By turning volatility into value, Akaysha Energy is leading the charge in the NEM, delivering gigawatts of storage capacity in the world’s most dynamic energy market. Through our commitment to innovation and resilience, we’re not just keeping pace with market shifts; we’re setting the standard for how BESS can transform energy markets globally.
Akaysha Energy
At Akaysha Energy, we’re working to reshape energy storage in the NEM and beyond by deploying mega-scale Battery Energy Storage Systems (BESS). Supported by BlackRock, we aim to accelerate the shift toward a cleaner, smarter, and more dynamic grid. With our approach, we’re transforming the way energy storage can provide value in volatile markets like the NEM.
About our Guest Author
Pan Galanis is the Director of Energy Markets at Akaysha Energy. Pan has over sixteen years of experience as a consultant and a project manager and has a broad practical and academic experience. This experience spans electricity, gas and energy markets, project management, project development and civil engineering construction.

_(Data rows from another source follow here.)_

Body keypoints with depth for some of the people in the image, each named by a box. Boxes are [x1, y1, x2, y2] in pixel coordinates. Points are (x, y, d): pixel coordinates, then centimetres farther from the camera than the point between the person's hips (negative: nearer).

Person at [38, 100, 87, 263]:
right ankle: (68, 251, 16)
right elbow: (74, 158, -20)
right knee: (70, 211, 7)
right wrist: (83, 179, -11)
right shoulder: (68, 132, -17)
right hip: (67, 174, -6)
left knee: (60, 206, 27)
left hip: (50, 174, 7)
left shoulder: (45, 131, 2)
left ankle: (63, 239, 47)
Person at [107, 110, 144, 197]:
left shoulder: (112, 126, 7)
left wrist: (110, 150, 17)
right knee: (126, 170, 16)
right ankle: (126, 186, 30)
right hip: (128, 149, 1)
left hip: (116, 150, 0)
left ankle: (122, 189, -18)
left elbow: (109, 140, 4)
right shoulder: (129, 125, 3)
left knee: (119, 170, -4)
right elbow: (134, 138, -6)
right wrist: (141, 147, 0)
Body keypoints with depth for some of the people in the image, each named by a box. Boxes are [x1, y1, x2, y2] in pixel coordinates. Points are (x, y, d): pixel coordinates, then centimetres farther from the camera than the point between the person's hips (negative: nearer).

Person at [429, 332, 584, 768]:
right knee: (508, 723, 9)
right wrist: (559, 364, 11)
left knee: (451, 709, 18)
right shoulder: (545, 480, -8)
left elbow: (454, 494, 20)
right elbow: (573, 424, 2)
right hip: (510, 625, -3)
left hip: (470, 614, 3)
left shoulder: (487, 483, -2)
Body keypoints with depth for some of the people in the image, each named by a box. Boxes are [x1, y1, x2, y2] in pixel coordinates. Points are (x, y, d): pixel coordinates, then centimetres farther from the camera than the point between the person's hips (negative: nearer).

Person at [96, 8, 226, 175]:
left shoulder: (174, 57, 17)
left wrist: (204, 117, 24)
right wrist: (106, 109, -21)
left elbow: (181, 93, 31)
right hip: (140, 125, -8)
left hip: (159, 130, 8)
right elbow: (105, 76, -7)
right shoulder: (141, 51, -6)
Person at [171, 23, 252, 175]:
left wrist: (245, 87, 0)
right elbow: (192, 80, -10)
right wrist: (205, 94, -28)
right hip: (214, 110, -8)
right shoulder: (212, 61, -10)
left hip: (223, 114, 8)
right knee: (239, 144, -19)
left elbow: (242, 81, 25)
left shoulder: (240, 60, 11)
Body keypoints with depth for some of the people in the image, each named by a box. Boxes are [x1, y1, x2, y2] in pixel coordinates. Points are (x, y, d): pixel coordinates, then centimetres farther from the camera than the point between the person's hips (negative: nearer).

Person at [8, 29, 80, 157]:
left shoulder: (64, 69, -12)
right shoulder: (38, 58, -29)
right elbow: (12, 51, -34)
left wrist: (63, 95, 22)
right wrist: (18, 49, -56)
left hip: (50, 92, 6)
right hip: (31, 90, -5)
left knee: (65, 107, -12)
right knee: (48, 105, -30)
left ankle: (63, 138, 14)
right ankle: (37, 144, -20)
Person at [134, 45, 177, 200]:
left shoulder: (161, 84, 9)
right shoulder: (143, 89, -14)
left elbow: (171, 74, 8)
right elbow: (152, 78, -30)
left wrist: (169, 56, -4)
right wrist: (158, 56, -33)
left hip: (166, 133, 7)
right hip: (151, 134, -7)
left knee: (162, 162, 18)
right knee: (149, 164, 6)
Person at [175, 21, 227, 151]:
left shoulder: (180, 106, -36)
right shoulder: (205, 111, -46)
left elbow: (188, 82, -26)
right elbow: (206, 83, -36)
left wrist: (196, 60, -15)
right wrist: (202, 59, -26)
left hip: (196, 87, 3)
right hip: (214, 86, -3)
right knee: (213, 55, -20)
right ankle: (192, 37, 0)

Pan has conducted multiple modelling, statistical and qualitative studies of electricity markets in Australia and internationally for the exploration of market design changes, the evaluation of proposed reforms and the impact of different policies, the reliability of power systems, the forecast of large and small-scale renewable generation and storage systems, the cost-benefit analysis of regulated transmission assets, the projection of future energy prices, the forecasting of power generation and revenue for market due diligence projects and the assessment of PPA offers. You can find Pan on LinkedIn here. |
A good summary of battery opportunities in the NEM but I’m curious as to why you think there is an immature contract market. OTC trades have existed since before the NEM started in 1998 and the ASX started trading futures in 2001. I can appreciate that getting contracts of sufficient tenor is a challenge as most customers don’t contract past 3 years whilst project owners seek contracts as long as 20 years. Surely, this is a mismatch of the price and volume risk that a customer faces as compared to that of the project owner more than any fundamental problem with contract markets per se?